[Dataset items]
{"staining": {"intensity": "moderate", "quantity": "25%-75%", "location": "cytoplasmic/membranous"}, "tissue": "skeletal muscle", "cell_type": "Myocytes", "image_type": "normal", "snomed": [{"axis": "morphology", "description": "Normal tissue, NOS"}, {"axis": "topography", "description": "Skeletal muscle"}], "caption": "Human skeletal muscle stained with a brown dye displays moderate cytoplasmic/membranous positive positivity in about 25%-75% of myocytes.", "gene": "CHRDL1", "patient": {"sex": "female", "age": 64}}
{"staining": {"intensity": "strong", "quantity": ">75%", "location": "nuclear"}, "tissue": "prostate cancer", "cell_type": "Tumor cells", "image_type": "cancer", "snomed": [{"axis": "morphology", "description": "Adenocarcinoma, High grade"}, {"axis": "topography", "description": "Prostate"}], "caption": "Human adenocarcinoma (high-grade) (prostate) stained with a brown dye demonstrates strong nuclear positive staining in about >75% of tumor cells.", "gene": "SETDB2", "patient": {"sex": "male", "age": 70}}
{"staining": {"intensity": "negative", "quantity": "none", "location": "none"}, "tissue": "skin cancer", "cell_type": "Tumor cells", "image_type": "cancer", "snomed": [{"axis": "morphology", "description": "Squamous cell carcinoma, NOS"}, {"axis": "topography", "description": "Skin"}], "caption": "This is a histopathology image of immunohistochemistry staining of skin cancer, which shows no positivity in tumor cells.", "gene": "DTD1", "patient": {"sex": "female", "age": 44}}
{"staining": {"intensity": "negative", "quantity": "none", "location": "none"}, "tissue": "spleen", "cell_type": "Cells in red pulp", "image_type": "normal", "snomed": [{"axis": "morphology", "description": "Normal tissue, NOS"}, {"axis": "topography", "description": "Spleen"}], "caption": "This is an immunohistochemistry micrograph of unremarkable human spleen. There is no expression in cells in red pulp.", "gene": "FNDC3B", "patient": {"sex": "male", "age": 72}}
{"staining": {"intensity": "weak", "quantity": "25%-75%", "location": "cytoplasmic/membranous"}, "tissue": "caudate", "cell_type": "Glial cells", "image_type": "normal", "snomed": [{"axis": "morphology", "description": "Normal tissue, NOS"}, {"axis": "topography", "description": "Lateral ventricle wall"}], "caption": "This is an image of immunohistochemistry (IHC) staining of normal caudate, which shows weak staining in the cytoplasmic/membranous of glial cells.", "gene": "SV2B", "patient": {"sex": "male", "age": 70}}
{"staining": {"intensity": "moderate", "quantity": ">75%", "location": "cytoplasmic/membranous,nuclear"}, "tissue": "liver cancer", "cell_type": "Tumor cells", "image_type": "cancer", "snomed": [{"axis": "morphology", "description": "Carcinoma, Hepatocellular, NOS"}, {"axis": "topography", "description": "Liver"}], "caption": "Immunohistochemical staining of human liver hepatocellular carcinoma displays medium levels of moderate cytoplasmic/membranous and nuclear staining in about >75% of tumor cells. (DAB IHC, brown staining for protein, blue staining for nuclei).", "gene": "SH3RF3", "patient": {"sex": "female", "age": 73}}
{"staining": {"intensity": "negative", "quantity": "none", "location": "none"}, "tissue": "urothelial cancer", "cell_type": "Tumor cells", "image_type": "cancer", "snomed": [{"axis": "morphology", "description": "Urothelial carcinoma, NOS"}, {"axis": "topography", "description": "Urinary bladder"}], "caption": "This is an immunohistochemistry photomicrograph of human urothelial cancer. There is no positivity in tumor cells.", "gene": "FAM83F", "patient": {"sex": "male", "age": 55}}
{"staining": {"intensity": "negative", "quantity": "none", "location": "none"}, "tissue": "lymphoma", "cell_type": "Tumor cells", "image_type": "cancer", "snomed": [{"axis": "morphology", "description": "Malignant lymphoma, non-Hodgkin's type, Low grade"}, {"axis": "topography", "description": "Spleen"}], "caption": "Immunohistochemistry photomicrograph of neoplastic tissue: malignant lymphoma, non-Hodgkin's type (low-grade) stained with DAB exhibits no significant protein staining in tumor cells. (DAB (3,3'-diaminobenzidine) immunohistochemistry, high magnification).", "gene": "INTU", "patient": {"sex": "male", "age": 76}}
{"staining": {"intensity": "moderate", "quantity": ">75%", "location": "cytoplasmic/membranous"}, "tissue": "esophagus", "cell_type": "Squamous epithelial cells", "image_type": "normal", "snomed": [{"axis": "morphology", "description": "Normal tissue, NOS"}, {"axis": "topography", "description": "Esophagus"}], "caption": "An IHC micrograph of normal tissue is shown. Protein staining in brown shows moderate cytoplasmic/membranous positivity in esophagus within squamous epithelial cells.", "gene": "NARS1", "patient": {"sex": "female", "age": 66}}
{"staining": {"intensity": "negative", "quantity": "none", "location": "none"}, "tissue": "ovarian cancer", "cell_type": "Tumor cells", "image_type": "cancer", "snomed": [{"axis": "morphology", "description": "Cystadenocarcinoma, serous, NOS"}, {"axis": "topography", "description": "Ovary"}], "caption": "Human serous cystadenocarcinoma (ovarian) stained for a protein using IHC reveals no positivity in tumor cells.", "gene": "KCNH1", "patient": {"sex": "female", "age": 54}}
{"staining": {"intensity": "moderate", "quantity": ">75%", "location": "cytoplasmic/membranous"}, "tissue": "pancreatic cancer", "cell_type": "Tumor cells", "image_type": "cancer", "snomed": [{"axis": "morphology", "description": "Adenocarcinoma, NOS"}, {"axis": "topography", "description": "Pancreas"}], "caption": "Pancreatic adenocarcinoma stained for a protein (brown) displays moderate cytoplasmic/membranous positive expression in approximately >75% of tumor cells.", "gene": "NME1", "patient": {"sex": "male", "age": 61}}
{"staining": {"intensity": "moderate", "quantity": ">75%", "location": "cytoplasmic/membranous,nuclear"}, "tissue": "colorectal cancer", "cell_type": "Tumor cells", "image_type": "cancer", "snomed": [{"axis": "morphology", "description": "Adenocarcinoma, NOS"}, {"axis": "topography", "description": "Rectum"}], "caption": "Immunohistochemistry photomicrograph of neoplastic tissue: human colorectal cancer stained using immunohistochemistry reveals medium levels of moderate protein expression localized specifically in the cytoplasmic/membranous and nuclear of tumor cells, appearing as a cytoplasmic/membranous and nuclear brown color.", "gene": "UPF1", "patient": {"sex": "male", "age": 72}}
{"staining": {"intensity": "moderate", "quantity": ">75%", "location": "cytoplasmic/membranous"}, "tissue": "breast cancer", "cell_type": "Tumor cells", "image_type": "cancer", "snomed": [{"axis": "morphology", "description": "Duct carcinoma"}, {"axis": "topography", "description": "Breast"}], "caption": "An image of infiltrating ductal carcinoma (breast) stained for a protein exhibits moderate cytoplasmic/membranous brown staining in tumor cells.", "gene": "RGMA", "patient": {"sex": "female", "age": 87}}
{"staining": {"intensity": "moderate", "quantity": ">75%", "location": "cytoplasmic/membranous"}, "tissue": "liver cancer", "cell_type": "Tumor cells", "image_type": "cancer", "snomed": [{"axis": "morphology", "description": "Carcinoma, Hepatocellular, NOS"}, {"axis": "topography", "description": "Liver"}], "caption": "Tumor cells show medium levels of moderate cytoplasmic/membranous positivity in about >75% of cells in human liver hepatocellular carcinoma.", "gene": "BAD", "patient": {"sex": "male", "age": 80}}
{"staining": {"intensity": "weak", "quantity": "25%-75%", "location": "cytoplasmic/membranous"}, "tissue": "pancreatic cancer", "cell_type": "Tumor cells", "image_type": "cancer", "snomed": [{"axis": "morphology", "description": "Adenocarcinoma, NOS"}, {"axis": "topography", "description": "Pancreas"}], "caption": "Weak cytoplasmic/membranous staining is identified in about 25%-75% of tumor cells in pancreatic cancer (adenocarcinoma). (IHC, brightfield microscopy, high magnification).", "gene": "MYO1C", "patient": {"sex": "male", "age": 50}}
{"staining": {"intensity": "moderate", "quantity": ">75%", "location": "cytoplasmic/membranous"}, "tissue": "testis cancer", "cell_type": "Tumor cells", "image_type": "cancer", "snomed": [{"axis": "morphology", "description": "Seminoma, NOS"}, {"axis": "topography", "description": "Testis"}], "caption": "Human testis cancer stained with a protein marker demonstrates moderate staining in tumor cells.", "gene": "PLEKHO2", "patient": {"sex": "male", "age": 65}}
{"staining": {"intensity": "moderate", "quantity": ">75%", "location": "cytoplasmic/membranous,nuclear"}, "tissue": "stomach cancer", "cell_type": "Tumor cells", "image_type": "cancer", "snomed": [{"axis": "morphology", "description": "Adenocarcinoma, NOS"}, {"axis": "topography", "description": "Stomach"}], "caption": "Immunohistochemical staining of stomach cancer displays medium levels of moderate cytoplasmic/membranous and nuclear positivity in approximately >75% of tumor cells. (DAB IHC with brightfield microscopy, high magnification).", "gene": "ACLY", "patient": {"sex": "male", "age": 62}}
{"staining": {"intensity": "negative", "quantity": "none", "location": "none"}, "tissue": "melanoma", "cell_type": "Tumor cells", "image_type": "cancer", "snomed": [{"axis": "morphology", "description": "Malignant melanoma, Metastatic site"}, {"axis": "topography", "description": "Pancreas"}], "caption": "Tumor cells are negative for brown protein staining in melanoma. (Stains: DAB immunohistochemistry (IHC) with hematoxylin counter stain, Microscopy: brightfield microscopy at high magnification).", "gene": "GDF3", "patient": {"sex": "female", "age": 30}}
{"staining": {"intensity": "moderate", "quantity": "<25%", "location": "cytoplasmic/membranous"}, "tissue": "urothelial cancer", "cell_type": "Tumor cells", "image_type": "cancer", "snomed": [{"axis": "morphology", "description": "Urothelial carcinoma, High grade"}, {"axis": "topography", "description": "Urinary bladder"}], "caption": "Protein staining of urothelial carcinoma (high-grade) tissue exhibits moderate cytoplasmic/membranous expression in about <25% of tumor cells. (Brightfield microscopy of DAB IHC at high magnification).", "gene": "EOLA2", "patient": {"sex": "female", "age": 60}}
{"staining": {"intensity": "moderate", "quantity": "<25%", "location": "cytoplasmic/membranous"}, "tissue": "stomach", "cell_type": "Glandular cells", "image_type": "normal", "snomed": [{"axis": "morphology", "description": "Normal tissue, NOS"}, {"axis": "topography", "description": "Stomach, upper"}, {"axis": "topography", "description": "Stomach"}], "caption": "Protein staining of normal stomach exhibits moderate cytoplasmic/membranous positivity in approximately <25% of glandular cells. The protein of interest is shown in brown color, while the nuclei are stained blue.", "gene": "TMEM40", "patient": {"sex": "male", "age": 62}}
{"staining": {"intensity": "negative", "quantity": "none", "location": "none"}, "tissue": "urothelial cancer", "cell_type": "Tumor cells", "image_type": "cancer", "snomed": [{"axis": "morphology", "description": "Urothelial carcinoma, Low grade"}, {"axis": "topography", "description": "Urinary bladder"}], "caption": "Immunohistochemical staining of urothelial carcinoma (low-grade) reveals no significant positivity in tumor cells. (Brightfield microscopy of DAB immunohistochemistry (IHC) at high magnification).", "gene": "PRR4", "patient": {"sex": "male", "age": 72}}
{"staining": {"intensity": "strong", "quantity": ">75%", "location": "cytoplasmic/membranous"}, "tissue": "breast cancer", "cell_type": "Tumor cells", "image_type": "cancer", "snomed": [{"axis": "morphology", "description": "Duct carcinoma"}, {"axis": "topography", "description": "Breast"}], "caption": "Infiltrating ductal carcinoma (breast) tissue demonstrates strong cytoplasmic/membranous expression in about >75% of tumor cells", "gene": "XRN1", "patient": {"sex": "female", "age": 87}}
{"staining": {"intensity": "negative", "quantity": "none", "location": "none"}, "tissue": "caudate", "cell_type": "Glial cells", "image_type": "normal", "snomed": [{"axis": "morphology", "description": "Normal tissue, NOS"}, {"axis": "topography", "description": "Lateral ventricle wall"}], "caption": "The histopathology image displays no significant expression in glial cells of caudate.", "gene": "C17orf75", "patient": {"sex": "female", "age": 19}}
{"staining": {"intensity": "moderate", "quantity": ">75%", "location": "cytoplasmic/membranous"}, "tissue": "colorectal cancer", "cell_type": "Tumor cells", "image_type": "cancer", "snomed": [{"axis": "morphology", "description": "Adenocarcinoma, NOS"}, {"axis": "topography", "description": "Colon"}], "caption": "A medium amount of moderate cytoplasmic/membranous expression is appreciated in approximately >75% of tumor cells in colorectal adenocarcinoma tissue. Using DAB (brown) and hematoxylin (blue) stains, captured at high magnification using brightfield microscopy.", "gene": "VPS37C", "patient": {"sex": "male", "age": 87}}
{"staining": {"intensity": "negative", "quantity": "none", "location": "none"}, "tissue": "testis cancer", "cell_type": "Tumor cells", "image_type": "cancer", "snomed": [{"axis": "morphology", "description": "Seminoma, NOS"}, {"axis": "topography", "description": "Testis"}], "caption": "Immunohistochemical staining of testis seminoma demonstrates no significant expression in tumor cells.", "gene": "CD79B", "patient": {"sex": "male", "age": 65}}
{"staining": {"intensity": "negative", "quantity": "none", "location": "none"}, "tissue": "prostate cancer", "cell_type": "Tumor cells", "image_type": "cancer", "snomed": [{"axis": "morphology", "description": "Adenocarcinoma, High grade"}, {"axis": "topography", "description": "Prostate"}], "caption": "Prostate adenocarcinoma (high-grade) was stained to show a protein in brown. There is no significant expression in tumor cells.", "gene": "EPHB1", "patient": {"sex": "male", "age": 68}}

The task: Identify the lines in the entries that hold "Seminoma" and return each one.

Result for this task:
{"staining": {"intensity": "moderate", "quantity": ">75%", "location": "cytoplasmic/membranous"}, "tissue": "testis cancer", "cell_type": "Tumor cells", "image_type": "cancer", "snomed": [{"axis": "morphology", "description": "Seminoma, NOS"}, {"axis": "topography", "description": "Testis"}], "caption": "Human testis cancer stained with a protein marker demonstrates moderate staining in tumor cells.", "gene": "PLEKHO2", "patient": {"sex": "male", "age": 65}}
{"staining": {"intensity": "negative", "quantity": "none", "location": "none"}, "tissue": "testis cancer", "cell_type": "Tumor cells", "image_type": "cancer", "snomed": [{"axis": "morphology", "description": "Seminoma, NOS"}, {"axis": "topography", "description": "Testis"}], "caption": "Immunohistochemical staining of testis seminoma demonstrates no significant expression in tumor cells.", "gene": "CD79B", "patient": {"sex": "male", "age": 65}}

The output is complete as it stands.